What to do
The records below are to be reproduced exactly, with every picture left out.

══════

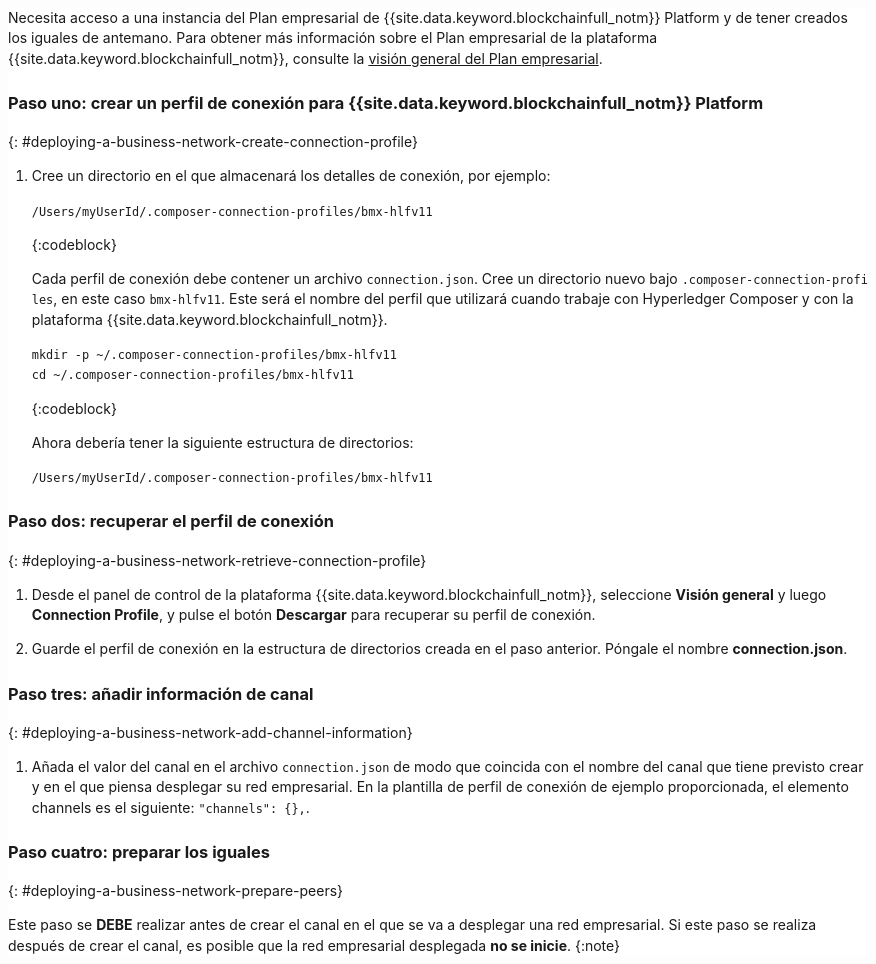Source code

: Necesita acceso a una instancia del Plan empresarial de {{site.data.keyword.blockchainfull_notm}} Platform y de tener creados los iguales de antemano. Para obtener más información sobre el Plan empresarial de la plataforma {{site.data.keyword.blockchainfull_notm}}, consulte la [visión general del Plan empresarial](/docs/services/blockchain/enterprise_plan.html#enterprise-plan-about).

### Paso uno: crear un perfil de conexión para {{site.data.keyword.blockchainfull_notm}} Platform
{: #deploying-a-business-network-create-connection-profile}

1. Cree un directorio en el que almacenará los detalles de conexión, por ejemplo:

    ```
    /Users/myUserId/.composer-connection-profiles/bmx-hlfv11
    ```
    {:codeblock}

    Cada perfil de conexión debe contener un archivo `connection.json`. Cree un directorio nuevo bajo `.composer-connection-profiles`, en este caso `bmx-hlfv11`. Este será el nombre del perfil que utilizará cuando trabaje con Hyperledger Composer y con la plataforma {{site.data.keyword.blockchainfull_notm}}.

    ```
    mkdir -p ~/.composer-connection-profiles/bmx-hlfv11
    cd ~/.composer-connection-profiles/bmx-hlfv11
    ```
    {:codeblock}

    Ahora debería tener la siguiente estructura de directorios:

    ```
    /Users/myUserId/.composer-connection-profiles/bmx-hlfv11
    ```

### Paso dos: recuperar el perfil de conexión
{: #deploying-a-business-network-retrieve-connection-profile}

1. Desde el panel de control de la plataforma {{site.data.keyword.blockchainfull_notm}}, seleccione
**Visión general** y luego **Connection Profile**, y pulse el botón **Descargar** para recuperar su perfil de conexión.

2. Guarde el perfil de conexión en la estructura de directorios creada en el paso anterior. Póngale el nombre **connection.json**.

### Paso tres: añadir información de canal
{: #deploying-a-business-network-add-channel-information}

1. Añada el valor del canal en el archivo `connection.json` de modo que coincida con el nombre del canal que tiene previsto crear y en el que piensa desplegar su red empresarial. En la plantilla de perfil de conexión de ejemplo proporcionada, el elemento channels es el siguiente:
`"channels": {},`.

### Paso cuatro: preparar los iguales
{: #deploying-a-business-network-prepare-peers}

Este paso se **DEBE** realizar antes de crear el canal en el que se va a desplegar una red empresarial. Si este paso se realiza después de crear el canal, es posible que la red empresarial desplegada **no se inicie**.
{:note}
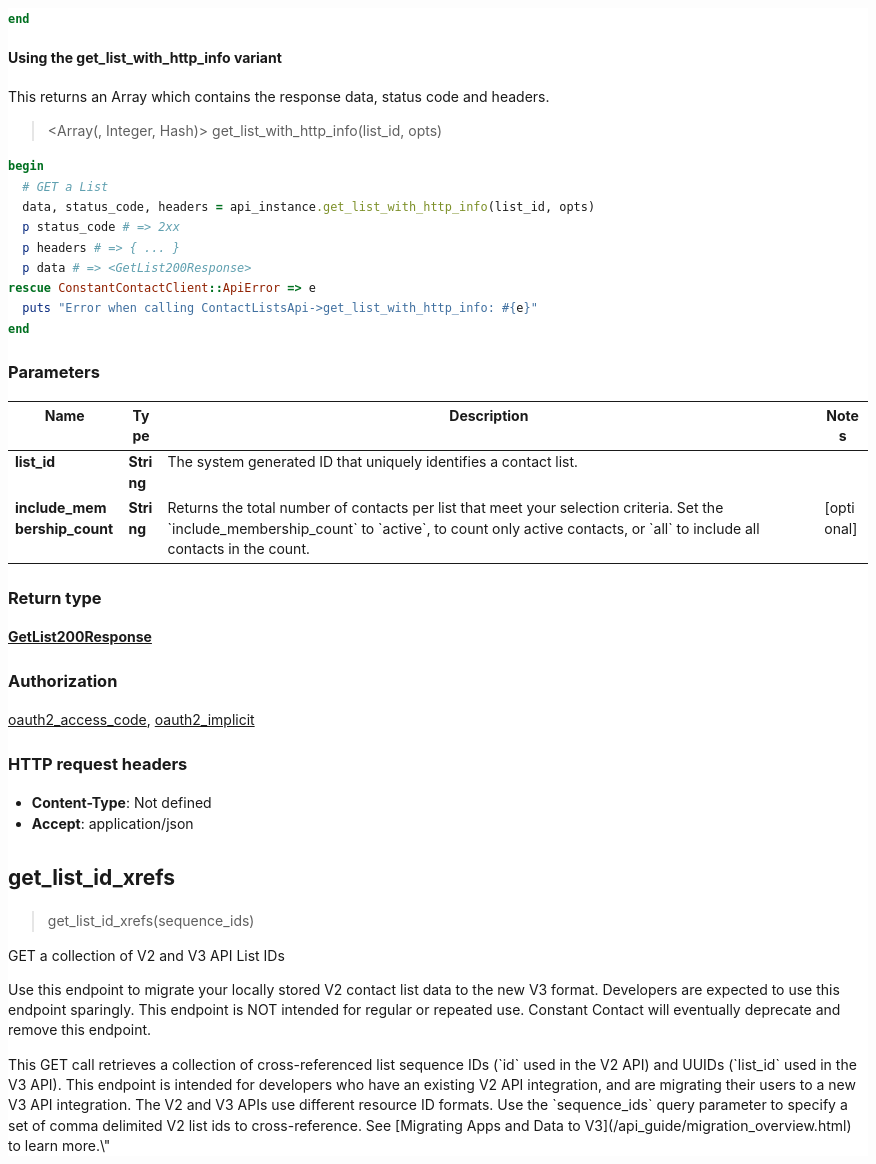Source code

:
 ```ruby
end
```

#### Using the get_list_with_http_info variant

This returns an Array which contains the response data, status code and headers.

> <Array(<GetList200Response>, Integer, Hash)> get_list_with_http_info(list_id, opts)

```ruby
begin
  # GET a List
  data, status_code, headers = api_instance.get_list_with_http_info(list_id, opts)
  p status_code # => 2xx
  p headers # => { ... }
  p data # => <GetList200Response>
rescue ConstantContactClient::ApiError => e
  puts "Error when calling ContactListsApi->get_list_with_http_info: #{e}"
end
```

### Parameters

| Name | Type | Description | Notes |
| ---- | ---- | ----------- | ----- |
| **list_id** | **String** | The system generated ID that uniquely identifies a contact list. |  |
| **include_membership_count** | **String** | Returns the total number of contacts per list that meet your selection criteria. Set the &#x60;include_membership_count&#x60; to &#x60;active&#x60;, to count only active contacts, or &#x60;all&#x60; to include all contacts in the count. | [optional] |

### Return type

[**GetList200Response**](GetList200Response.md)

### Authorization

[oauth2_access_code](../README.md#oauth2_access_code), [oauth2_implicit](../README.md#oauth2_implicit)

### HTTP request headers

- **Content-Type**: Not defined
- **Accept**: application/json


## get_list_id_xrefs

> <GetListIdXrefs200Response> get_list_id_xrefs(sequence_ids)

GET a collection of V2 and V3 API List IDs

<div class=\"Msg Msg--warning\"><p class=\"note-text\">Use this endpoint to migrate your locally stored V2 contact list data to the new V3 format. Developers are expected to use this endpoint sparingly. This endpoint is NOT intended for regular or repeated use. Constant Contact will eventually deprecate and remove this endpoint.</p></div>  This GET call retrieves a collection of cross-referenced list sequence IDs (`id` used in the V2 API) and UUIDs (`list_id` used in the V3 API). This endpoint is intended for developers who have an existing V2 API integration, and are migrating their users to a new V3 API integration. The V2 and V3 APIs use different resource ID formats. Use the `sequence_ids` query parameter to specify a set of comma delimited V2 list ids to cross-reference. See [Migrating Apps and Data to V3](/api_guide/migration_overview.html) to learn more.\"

══════

Solution to this problem
Source code

: Necesita acceso a una instancia del Plan empresarial de {{site.data.keyword.blockchainfull_notm}} Platform y de tener creados los iguales de antemano. Para obtener más información sobre el Plan empresarial de la plataforma {{site.data.keyword.blockchainfull_notm}}, consulte la [visión general del Plan empresarial](/docs/services/blockchain/enterprise_plan.html#enterprise-plan-about).

### Paso uno: crear un perfil de conexión para {{site.data.keyword.blockchainfull_notm}} Platform
{: #deploying-a-business-network-create-connection-profile}

1. Cree un directorio en el que almacenará los detalles de conexión, por ejemplo:

    ```
    /Users/myUserId/.composer-connection-profiles/bmx-hlfv11
    ```
    {:codeblock}

    Cada perfil de conexión debe contener un archivo `connection.json`. Cree un directorio nuevo bajo `.composer-connection-profiles`, en este caso `bmx-hlfv11`. Este será el nombre del perfil que utilizará cuando trabaje con Hyperledger Composer y con la plataforma {{site.data.keyword.blockchainfull_notm}}.

    ```
    mkdir -p ~/.composer-connection-profiles/bmx-hlfv11
    cd ~/.composer-connection-profiles/bmx-hlfv11
    ```
    {:codeblock}

    Ahora debería tener la siguiente estructura de directorios:

    ```
    /Users/myUserId/.composer-connection-profiles/bmx-hlfv11
    ```

### Paso dos: recuperar el perfil de conexión
{: #deploying-a-business-network-retrieve-connection-profile}

1. Desde el panel de control de la plataforma {{site.data.keyword.blockchainfull_notm}}, seleccione
**Visión general** y luego **Connection Profile**, y pulse el botón **Descargar** para recuperar su perfil de conexión.

2. Guarde el perfil de conexión en la estructura de directorios creada en el paso anterior. Póngale el nombre **connection.json**.

### Paso tres: añadir información de canal
{: #deploying-a-business-network-add-channel-information}

1. Añada el valor del canal en el archivo `connection.json` de modo que coincida con el nombre del canal que tiene previsto crear y en el que piensa desplegar su red empresarial. En la plantilla de perfil de conexión de ejemplo proporcionada, el elemento channels es el siguiente:
`"channels": {},`.

### Paso cuatro: preparar los iguales
{: #deploying-a-business-network-prepare-peers}

Este paso se **DEBE** realizar antes de crear el canal en el que se va a desplegar una red empresarial. Si este paso se realiza después de crear el canal, es posible que la red empresarial desplegada **no se inicie**.
{:note}
Source code

:
 ```ruby
end
```

#### Using the get_list_with_http_info variant

This returns an Array which contains the response data, status code and headers.

> <Array(<GetList200Response>, Integer, Hash)> get_list_with_http_info(list_id, opts)

```ruby
begin
  # GET a List
  data, status_code, headers = api_instance.get_list_with_http_info(list_id, opts)
  p status_code # => 2xx
  p headers # => { ... }
  p data # => <GetList200Response>
rescue ConstantContactClient::ApiError => e
  puts "Error when calling ContactListsApi->get_list_with_http_info: #{e}"
end
```

### Parameters

| Name | Type | Description | Notes |
| ---- | ---- | ----------- | ----- |
| **list_id** | **String** | The system generated ID that uniquely identifies a contact list. |  |
| **include_membership_count** | **String** | Returns the total number of contacts per list that meet your selection criteria. Set the &#x60;include_membership_count&#x60; to &#x60;active&#x60;, to count only active contacts, or &#x60;all&#x60; to include all contacts in the count. | [optional] |

### Return type

[**GetList200Response**](GetList200Response.md)

### Authorization

[oauth2_access_code](../README.md#oauth2_access_code), [oauth2_implicit](../README.md#oauth2_implicit)

### HTTP request headers

- **Content-Type**: Not defined
- **Accept**: application/json


## get_list_id_xrefs

> <GetListIdXrefs200Response> get_list_id_xrefs(sequence_ids)

GET a collection of V2 and V3 API List IDs

<div class=\"Msg Msg--warning\"><p class=\"note-text\">Use this endpoint to migrate your locally stored V2 contact list data to the new V3 format. Developers are expected to use this endpoint sparingly. This endpoint is NOT intended for regular or repeated use. Constant Contact will eventually deprecate and remove this endpoint.</p></div>  This GET call retrieves a collection of cross-referenced list sequence IDs (`id` used in the V2 API) and UUIDs (`list_id` used in the V3 API). This endpoint is intended for developers who have an existing V2 API integration, and are migrating their users to a new V3 API integration. The V2 and V3 APIs use different resource ID formats. Use the `sequence_ids` query parameter to specify a set of comma delimited V2 list ids to cross-reference. See [Migrating Apps and Data to V3](/api_guide/migration_overview.html) to learn more.\"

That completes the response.